### Texte à lire
Le 14 octobre dernier, les ayants droit, industriels et consommateurs se sont réunis à nouveau autour de la table. Une réunion étrange puisque tous les convives attendent le renouvellement des rangs, programmé début novembre. Plusieurs points ont cependant été abordés à l'occasion de cette rentrée organisée après trois années de vacances.
Cette pause forcée a été consécutive à la démission en 2012 de la quasi-totalité des industriels, ceux-là pestant contre les conditions de vote et de représentativité au sein de cette instance chargée d’établir assiette et taux de la redevance.
Cet après-midi d’octobre, le parfum restait toutefois celui d'une fin de règne. Et pour cause, le mandat des actuels membres prendra fin le 31 octobre, sans que personne ne sache exactement qui sera désigné pour y siéger à nouveau. « C’était donc une commission plutôt calme, car elle se réunissait avant de disparaître » nous résume en ce sens un des participants. « Et sachant que c’était la dernière réunion, cela ne servait donc à rien de se jeter des agrafeuses au visage. »
La désignation des nouveaux membres est attendue pour début novembre. Le ministère de la Culture devrait à cette occasion prendre soin de s'occuper du siège de l’Asseco-CFDT, un des « consommateurs » qui ne peut plus siéger en CCP depuis décembre 2013, faute d’agrément.
Vers un dépôt obligatoire des déclarations d’intérêt ?
Quoi qu’il en soit, plusieurs sujets ont été évoqués lors de ce retour au ministère de la Culture. L’un des points importants touche au dépôt des déclarations d’intérêt des membres de la CCP.
Pour mémoire, dans son rapport sur la copie privée remis cet été à Fleur Pellerin, Christine Maugüe, conseillère d’État, avait suggéré que ces membres soient astreints à remettre pareil document « pour veiller à prévenir l’existence de conflit d’intérêts tenant par exemple à ce que des membres du collège des consommateurs ou des industriels se trouveraient par ailleurs eux-mêmes en situation de percevoir de la copie privée en qualité d’ayant droit. »
Évidemment, un tel méli-mélo peut dès lors faire très mauvais genre dans la mesure où une seule voie du collège des six industriels ou consommateurs suffit à faire basculer le vote en faveur des douze ayants droit.
Inspiré par cette proposition, le député Lionel Tardy avait porté un amendement en ce sens à l’occasion des débats autour du projet de loi Création. Une idée jugée non absurde par le parlementaire « étant donné que [les membres de la CCP] sont amenés à fixer les taux d’une redevance. Ce n’est pas rien et on pourrait même faire un parallèle avec les parlementaires et les ministres. L’objectif est bien sûr de prévenir tout conflit d’intérêts ». Et le député de Haute-Savoie de demander à ce que dans un délai d’un mois à compter de leur prise de fonction, « les membres de la commission transmettent à son président et aux ministres chargés de la culture, de l’industrie et de la consommation une déclaration d’intérêts et d’activités, selon des modalités fixées par décret. »
######
### Informations affichées
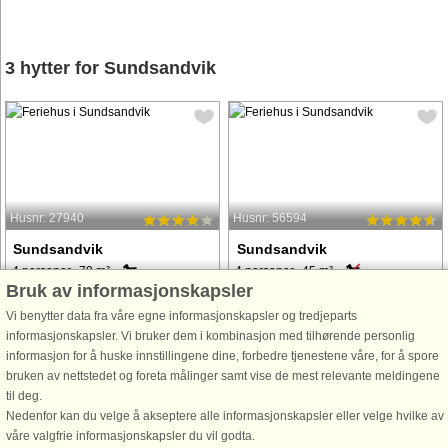
3 hytter for Sundsandvik
Husnr: 27940
Husnr: 56594
Sundsandvik
Sundsandvik
4 personer, 79 m²
4 personer, 45 m²
Bruk av informasjonskapsler
500 m til kyst.
271 m til kyst.
Vi benytter data fra våre egne informasjonskapsler og tredjeparts
Välkommen till denna mysiga stuga,
Välkommen till denna nyrenoverade
informasjonskapsler. Vi bruker dem i kombinasjon med tilhørende personlig
högt belägen på till stor del
pärla med enastående utsikt över
informasjon for å huske innstillingene dine, forbedre tjenestene våre, for å spore
insynsskyddad, kuperad tomt med
havet från den magnifika altanen.
bruken av nettstedet og foreta målinger samt vise de mest relevante meldingene
havsnära läge i Sundsandvik, norr
Belägen i Sundsandvik, är denna
til deg.
om Orust. Fantastisk utsikt från
stuga den perfekta platsen för din
Nedenfor kan du velge å akseptere alle informasjonskapsler eller velge hvilke av
altanen över sundet till vindön.
nästa avkopplande semester. Med
våre valgfrie informasjonskapsler du vil godta.
Tomten ...
endast ...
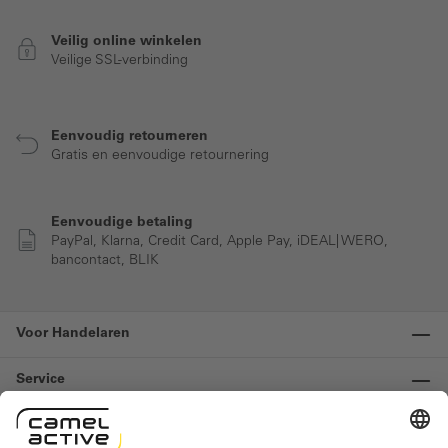
Veilig online winkelen
Veilige SSL-verbinding
Eenvoudig retourneren
Gratis en eenvoudige retournering
Eenvoudige betaling
PayPal, Klarna, Credit Card, Apple Pay, iDEAL| WERO,
bancontact, BLIK
Voor Handelaren
Service
Informatie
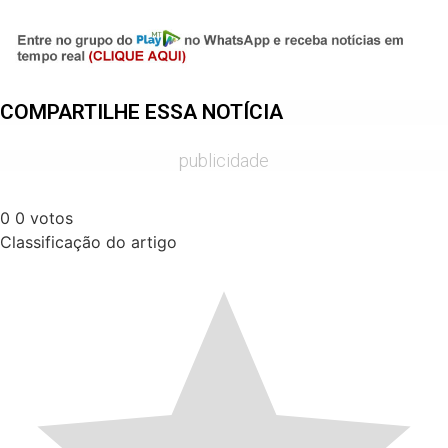
Share
COMPARTILHE ESSA NOTÍCIA
publicidade
0
0
votos
Classificação do artigo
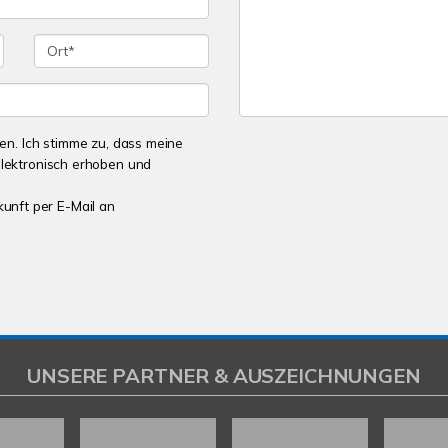
n. Ich stimme zu, dass meine
lektronisch erhoben und
kunft per E-Mail an
UNSERE PARTNER & AUSZEICHNUNGEN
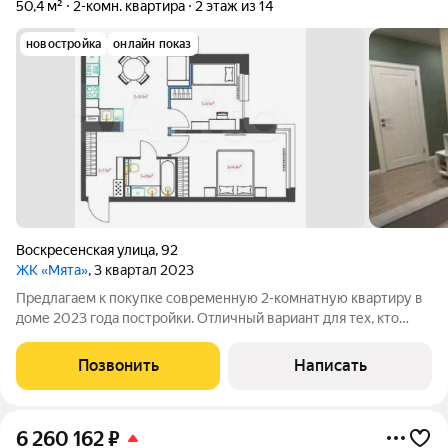
50,4 м²
2-комн. квартира
2 этаж из 14
новостройка
онлайн показ
Воскресенская улица
,
92
ЖК «Мята»
, 3 квартал 2023
Предлагаем к покупке современную 2-комнатную квартиру в
доме 2023 года постройки. Отличный вариант для тех, кто
хочет переехать без дополнительных затрат: в квартире
остается вся мебель и бытовая техника. Характеристики:
Позвонить
Написать
Общая площадь 50,4 кв. м
6 260 162
₽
######
Consigne A: Recopiez le texte sur la commission copie privée en commençant à « La désignation des » et en finissant à « 2013, faute d’agrément. ».
Consigne B: Remplacez « informasjonskapsler » par « cookies » dans les entrées, en commençant à leur début et en finissant à la ligne qui contient « UNSERE PARTNER & AUSZEICHNUNGEN », cette ligne comprise, sans rien changer d'autre. Ne redonnez que ces lignes et laissez les images de côté.
Le texte et les entrées ne viennent pas de la même source.

Zone de réponse A:
La désignation des nouveaux membres est attendue pour début novembre. Le ministère de la Culture devrait à cette occasion prendre soin de s'occuper du siège de l’Asseco-CFDT, un des « consommateurs » qui ne peut plus siéger en CCP depuis décembre 2013, faute d’agrément.

Zone de réponse B:
3 hytter for Sundsandvik
Husnr: 27940
Husnr: 56594
Sundsandvik
Sundsandvik
4 personer, 79 m²
4 personer, 45 m²
Bruk av cookies
500 m til kyst.
271 m til kyst.
Vi benytter data fra våre egne cookies og tredjeparts
Välkommen till denna mysiga stuga,
Välkommen till denna nyrenoverade
cookies. Vi bruker dem i kombinasjon med tilhørende personlig
högt belägen på till stor del
pärla med enastående utsikt över
informasjon for å huske innstillingene dine, forbedre tjenestene våre, for å spore
insynsskyddad, kuperad tomt med
havet från den magnifika altanen.
bruken av nettstedet og foreta målinger samt vise de mest relevante meldingene
havsnära läge i Sundsandvik, norr
Belägen i Sundsandvik, är denna
til deg.
om Orust. Fantastisk utsikt från
stuga den perfekta platsen för din
Nedenfor kan du velge å akseptere alle cookies eller velge hvilke av
altanen över sundet till vindön.
nästa avkopplande semester. Med
våre valgfrie cookies du vil godta.
Tomten ...
endast ...
Veilig online winkelen
Veilige SSL-verbinding
Eenvoudig retourneren
Gratis en eenvoudige retournering
Eenvoudige betaling
PayPal, Klarna, Credit Card, Apple Pay, iDEAL| WERO,
bancontact, BLIK
Voor Handelaren
Service
Informatie
Share
COMPARTILHE ESSA NOTÍCIA
publicidade
0
0
votos
Classificação do artigo
n. Ich stimme zu, dass meine
lektronisch erhoben und
kunft per E-Mail an
UNSERE PARTNER & AUSZEICHNUNGEN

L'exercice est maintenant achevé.